We offer our typical six keys to beating the Lions in one easy-to-digest six-pack of football goodness.
1) Game-plan to Give Jay Cutler Time
The Bears' offensive line has been much better since the Week 2 debacle against Green Bay, and a large part of that was due to an inability or lack of willingness to run the ball. But since then, the Bears have only given up five sacks due to a little extra balance in playcalling and some better blocking from their tight ends. The Lions, though, had a better game against Philadelphia with stopping the run and going after the shaky Michael Vick. Over five games so far, the vaunted defensive line of Detroit has scored twelve sacks, with three of them (two for Cliff Avril) coming against Philadelphia. Is the Lions' line hitting its stride, or just having a good game against a running quarterback? The Bears can't afford to find out.

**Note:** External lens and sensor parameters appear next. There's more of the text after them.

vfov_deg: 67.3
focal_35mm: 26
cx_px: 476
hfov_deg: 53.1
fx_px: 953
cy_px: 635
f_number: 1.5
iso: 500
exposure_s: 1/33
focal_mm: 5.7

2) Involve Matt Forte, Frequently
Matt Forte as a runner is pretty damn good, but as a receiver, he's done even more damage. In his eight games against Detroit, he's averaged over twelve yards per reception, over a full yard over his career average of eleven. And his average running the ball against Detroit isn't too shabby either, at almost 85 yards per game. Of the three division opponents, it's who he does his best work against.
3) Return of the Earl
Earl Bennett's only made six receptions for 82 yards on the season, but part of that is due to injury, and the other part is due to Brandon Marshall's 35 receptions of the team's 90 total. Alshon Jeffery filled in that secondary target role fairly well the last three games, but with the team's second-place receptions-getter on the shelf for three weeks, the Bears need someone from the trio of Devin Hester, Earl Bennett and Dane Sanzenbacher to step up. Hester's not been bad in his receiver spots, but that slack needs to be picked up by Bennett.
4) Attack the Secondary
The Lions' secondary has been decimated by injury, although they did get Louis Delmas back. That still doesn't change Jacob Lacey is likely to miss with his concussion, Bill Bentley injured his shoulder, and the team resorted to re-signing Alphonso Smith this week (cutting Keiland Williams in the process). Brandon Marshall will see his share of doubles, but the Lions also need to be aware of Hester's blazing downfield speed.

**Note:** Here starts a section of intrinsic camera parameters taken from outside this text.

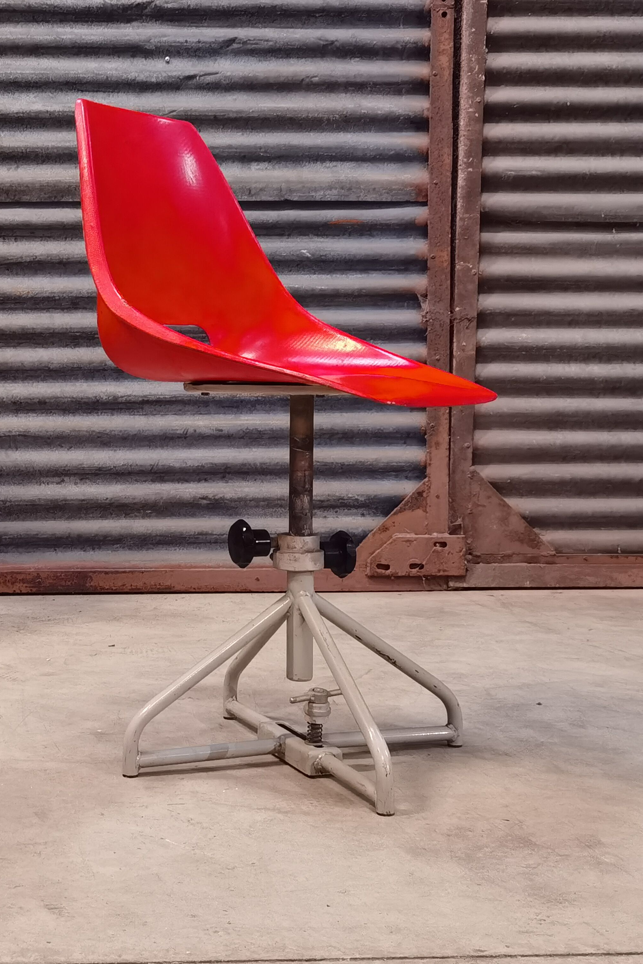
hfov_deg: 25.1
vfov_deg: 38.2
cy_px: 478
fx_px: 1393
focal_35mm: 52
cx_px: 53
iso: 640
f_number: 1.9
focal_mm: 6.71
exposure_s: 1/25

5) Encourage Calvin Johnson's Continued Red Zone Woes
Johnson has only one touchdown this year, and that wasn't even from Matthew Stafford. But he's still on pace to produce career highs in yards and receptions, which means he's producing just about everywhere else except in the red zone. And the Bears do a better job of working on him than others in the league - in nine games, they've limited him to four touchdowns, 5 receptions and 77 yards per game. Which is pretty ridiculous. (Minnesota allows him 62.9 yards, but he's scored twice more in one extra game.)
The point is, Matthew Stafford isn't getting the ball to Johnson too much in the red zone, and part of that is the way defenses are attacking him with man coverage plus a safety over the top. We'll see how a Bears' defense that's played lights out against some admittedly weaker offenses can hold the trend against Johnson. They'll need to.
6) Special Special Teams
The Lions' special teams units outside of Jason Hanson have struggled, in no more evident fashion than allowing punt and kick returns for touchdowns in back to back weeks against Tennessee and Minnesota. Couple that with Devin Hester having five punt and kick returns for touchdowns on Monday nights in his career, as well as a team that he's scored two return touchdowns against, and eleven total return touchdowns at home. Of course a touchdown on special teams would be huge, as fourteen of his return touchdowns have come in wins (let's face it, generally, touchdowns are good things). But there are two factors into this - one, will Detroit's special teams coverages continue to tighten up, and two, is Hester (who will be 30 in about two weeks) starting to hit his decline?